Machine Learning

Example of a project}

Posted by Rishabh Pande on 02 Jan 2015

New York city taxi trip duration

1) Introduction

This is a comprehensive Exploratory Data Analysis for the New York City Taxi Trip Duration competition with tidy R and ggplot2.

The goal of this playground challenge is to predict the duration of taxi rides in NYC based on features like trip coordinates or pickup date and time. The data comes in the shape of 1.5 million training observations and 630k test observation. Each row contains one taxi trip.

In this project, we will first study and visualise the original data, engineer new features, and examine potential outliers. Then we add two external data sets on the NYC weather and on the theoretically fastest routes. We visualise and analyse the new features within these data sets and their impact on the target trip_duration values. Finally, we will make a brief excursion into viewing this challenge as a classification problem and finish this notebook with a simple XGBoost model that provides a basic prediction (final part under construction).

2) Load Libraries

Let’s start by installing the library


library('ggplot2') # visualisation
library('scales') # visualisation
library('grid') # visualisation
library('RColorBrewer') # visualisation
library('corrplot') # visualisation
library('alluvial') # visualisation
library('dplyr') # data manipulation
library('readr') # input/output
library('data.table') # data manipulation
library('tibble') # data wrangling
library('tidyr') # data wrangling
library('stringr') # string manipulation
library('forcats') # factor manipulation
library('lubridate') # date and time
library('geosphere') # geospatial locations
library('leaflet') # maps
library('leaflet.extras') # maps
library('maps') # maps
library('xgboost') # modelling
library('caret') # modelling

We will use R Cookbooks to create multi-panel plots

3) Read the data

We use data.table’s fread function to speed up reading in the data:

train <- as.tibble(fread('../input/nyc-taxi-trip-duration/train.csv'))
test <- as.tibble(fread('../input/nyc-taxi-trip-duration/test.csv'))
sample_submit <- as.tibble(fread('../input/nyc-taxi-trip-duration/sample_submission.csv'))

Let’s have an overview of the data sets using the summary and glimpse tools

summary(train)
glimpse(train)

We find:

vendor_id only takes the values 1 or 2, presumably to differentiate two taxi companies

pickup_datetime and (in the training set) dropoff_datetime are combinations of date and time that we will have to re-format into a more useful shape

passenger_count takes a median of 1 and a maximum of 9 in both data sets

The pickup/dropoff_longitute/latitute describes the geographical coordinates where the meter was activate/deactivated.

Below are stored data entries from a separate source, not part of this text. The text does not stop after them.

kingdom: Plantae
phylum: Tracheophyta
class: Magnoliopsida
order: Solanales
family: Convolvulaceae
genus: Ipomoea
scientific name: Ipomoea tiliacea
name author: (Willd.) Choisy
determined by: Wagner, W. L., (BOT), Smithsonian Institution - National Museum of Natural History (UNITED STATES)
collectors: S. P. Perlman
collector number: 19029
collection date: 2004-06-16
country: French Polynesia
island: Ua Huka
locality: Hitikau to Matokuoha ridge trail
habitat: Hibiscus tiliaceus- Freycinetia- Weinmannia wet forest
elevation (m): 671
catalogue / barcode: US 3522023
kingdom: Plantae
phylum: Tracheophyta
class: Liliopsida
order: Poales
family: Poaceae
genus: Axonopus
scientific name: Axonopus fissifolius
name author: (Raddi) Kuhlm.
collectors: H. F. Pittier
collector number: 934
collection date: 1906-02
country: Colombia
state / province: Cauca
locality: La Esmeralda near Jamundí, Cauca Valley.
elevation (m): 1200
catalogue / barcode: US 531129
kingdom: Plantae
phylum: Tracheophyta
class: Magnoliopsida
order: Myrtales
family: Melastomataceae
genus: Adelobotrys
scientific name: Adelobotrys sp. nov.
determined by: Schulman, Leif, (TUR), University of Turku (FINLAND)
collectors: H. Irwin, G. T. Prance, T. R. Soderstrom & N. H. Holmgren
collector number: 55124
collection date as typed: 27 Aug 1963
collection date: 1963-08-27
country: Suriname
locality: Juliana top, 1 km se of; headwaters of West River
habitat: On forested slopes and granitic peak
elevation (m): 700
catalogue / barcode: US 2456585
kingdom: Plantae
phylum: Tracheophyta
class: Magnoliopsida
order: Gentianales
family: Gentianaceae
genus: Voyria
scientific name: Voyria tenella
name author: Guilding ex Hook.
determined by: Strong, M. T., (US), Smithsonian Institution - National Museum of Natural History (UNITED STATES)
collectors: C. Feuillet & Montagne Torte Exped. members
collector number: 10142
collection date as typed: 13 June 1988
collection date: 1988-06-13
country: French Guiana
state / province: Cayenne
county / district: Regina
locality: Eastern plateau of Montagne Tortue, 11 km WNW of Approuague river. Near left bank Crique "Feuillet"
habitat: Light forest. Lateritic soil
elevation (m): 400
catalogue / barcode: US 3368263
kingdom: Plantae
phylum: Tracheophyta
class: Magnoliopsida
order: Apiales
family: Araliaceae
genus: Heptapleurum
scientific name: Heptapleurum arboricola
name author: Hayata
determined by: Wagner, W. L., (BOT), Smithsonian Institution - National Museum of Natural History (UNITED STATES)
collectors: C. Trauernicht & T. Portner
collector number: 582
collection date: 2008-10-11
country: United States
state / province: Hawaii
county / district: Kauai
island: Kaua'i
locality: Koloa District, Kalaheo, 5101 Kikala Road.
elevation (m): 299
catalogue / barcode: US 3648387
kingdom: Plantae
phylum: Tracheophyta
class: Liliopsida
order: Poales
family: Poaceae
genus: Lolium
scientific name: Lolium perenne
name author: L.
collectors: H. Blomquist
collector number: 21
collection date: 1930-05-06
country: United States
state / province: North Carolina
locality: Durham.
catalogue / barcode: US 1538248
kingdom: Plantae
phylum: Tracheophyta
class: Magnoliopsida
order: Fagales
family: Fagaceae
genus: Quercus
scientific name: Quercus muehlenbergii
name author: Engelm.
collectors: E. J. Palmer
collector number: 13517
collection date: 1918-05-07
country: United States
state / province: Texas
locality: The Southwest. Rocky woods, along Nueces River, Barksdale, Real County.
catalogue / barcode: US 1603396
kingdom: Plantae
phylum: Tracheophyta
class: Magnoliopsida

store_and_fwd_flag is a flag that indicates whether the trip data was sent immediately to the vendor (“N”) or held in the memory of the taxi because there was no connection to the server (“Y”). Maybe there could be a correlation with certain geographical areas with bad reception?

trip_duration: our target feature in the training data is measured in seconds.

5) Missing values

Knowing about missing values is important because they indicate how much we don’t know about our data. Making inferences based on just a few cases is often unwise. In addition, many modelling procedures break down when missing values are involved and the corresponding rows will either have to be removed completely or the values need to be estimated somehow.

Here, we are in the fortunate position that our data is complete and there are no missing values:

sum(is.na(train))
## [1] 0


sum(is.na(test))
## [1] 0

6) Combining train and test

In preparation for our eventual modelling analysis we combine the train and test data sets into a single one. I find it generally best not to examine the test data too closely, since this bears the risk of overfitting your analysis to this data. However, a few simple consistency checks between the two data sets can be of advantage.

combine <- bind_rows(train %>% mutate(dset = "train"), 
                     test %>% mutate(dset = "test",
                                     dropoff_datetime = NA,
                                     trip_duration = NA))
combine <- combine %>% mutate(dset = factor(dset))

7) Reformating features

For our following analysis, we will turn the data and time from characters into date objects. We also recode vendor_id as a factor. This makes it easier to visualise relationships that involve these features.

train <- train %>%
  mutate(pickup_datetime = ymd_hms(pickup_datetime),
         dropoff_datetime = ymd_hms(dropoff_datetime),
         vendor_id = factor(vendor_id),
         passenger_count = factor(passenger_count))